Schrems II calls into question all transfers of personal information out of the EU that involve export to a country without an adequacy finding.  While this affects countries in every region of the world, it does have particular ramifications for the US.

US companies are likely to bear the brunt of this decision.  First, because the underlying complaint concerns how Facebook transferred personal data to the US, Schrems II takes particular umbrage with US “mass” surveillance laws, which are unlikely to change in the short term.  Second, the US is still the largest economy in the world and information is intrinsic to that economy.  Third, the technology industry that handles so much of the world’s personal information is concentrated in the US.
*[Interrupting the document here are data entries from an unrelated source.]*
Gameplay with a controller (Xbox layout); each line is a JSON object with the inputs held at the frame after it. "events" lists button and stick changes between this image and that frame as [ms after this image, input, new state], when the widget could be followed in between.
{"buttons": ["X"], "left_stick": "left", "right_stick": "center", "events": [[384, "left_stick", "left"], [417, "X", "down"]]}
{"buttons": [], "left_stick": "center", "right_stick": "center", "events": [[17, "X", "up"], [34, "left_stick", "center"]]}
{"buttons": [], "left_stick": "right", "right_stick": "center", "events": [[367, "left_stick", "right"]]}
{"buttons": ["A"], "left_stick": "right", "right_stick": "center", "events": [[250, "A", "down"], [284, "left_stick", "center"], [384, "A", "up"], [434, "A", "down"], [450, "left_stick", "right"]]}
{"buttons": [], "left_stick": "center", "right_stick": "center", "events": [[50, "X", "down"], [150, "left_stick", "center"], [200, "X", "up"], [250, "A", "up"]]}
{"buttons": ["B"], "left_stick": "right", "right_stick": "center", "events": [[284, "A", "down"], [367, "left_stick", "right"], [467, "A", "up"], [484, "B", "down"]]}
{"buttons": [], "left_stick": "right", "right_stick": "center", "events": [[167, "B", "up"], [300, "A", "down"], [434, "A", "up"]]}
So long as the US government retains the ability to conduct mass surveillance of incoming electronic communications, it is likely that the CJEU, as well as the EU Supervising Authorities and the European Data Protection Board, will consider transfers of data to the United States that are within the scope of that surveillance as insufficiently protected.

Next steps:

  • If you are currently negotiating a deal involving data moving from the EU to the US or other countries, consider drafting for contingencies, including the possibility of having the data remain in the EU in the event the local data protection authority later suspends your data transfers. In other words, the DPAs may force some companies into data localization.
  • Per the EDPB, Model Clauses/Standard Contractual Clauses (“SCCs”) remain valid, albeit with some new obligations and potentially new restrictions. Per its statement “data importers and DPAs are required to verify, prior to transfer, whether the level of protection in the third country is adequate.”
  • The EDPB has not made any specific statements on how the decision affects the use of Model Clauses for transfers of data to the US.  However, two regional DPAs in Germany have released statements that transfers from the EU to the US may not be based on SCCs because the same issues at play in the Schrems II decision undermine the effectiveness of Model Clauses.  We will continue to track the effect of these statements.
  • The decision affects transfers to all countries that have not achieved “adequacy” status including, potentially, a post-Brexit UK.
  • US organizations that certified to Privacy Shield are still subject to Privacy Shield. Per the US Department of Commerce, the Department “will continue to administer the Privacy Shield program, including processing submissions for self-certification and re-certification to the Privacy Shield Frameworks and maintaining the Privacy Shield List. Today’s decision does not relieve participating organizations of their Privacy Shield obligations.”
  • Where a country’s laws are deemed insufficient and therefore, undermine the ability of the importer to comply with the fundamental rights of the data subject, it is unclear whether any transfer mechanism will provide sufficient protection for the transfer. That means if some US laws are deemed to undermine the transfer mechanism, it is unclear whether Models Clauses of BCRs can cure the deficiency.
  • The opinion is not limited to transfers of personal information to the US.  It also covers transfers from the EU to all countries without an adequacy finding.  Unfortunately, the opinion provides no guidance on how to judge what laws may render compliance with the SCCs not reasonably possible.  More importantly, it provides no guidance as to how to evaluate this issue in jurisdictions that are less transparent than the US (which is effectively all of them) or if the scope and extent of surveillance is unknowable to the data importer.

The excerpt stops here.